-- Opening Marker --

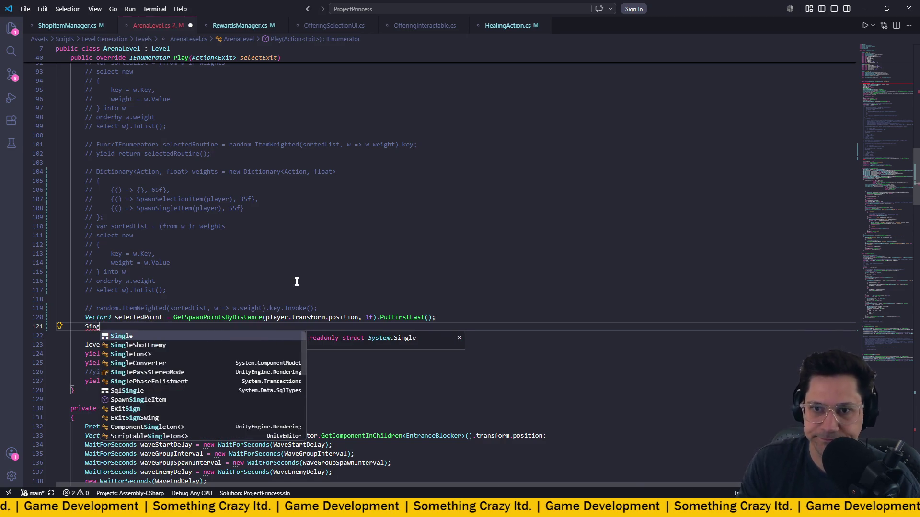
key("Tab")
type("<R")
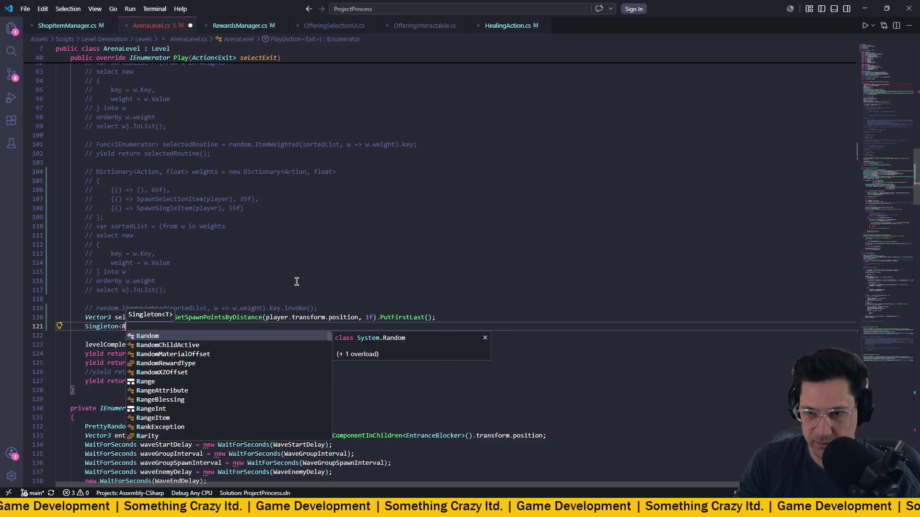
type("ewa")
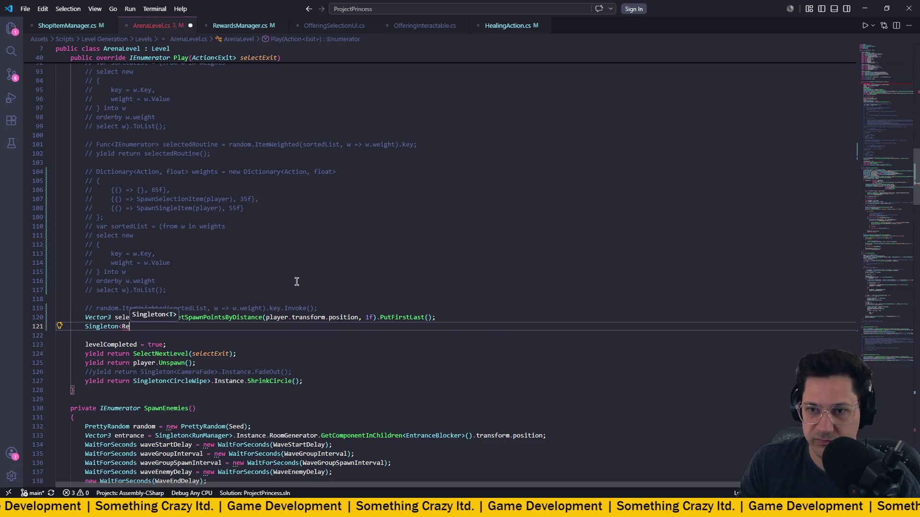
key("Down")
key("Down")
key("Tab")
type(">.I")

-- Closing Marker --

What you need to do: Reproduce each line above exactly, but not a single picture.

Response to the exercise:
key("Tab")
type("<R")
type("ewa")
key("Down")
key("Down")
key("Tab")
type(">.I")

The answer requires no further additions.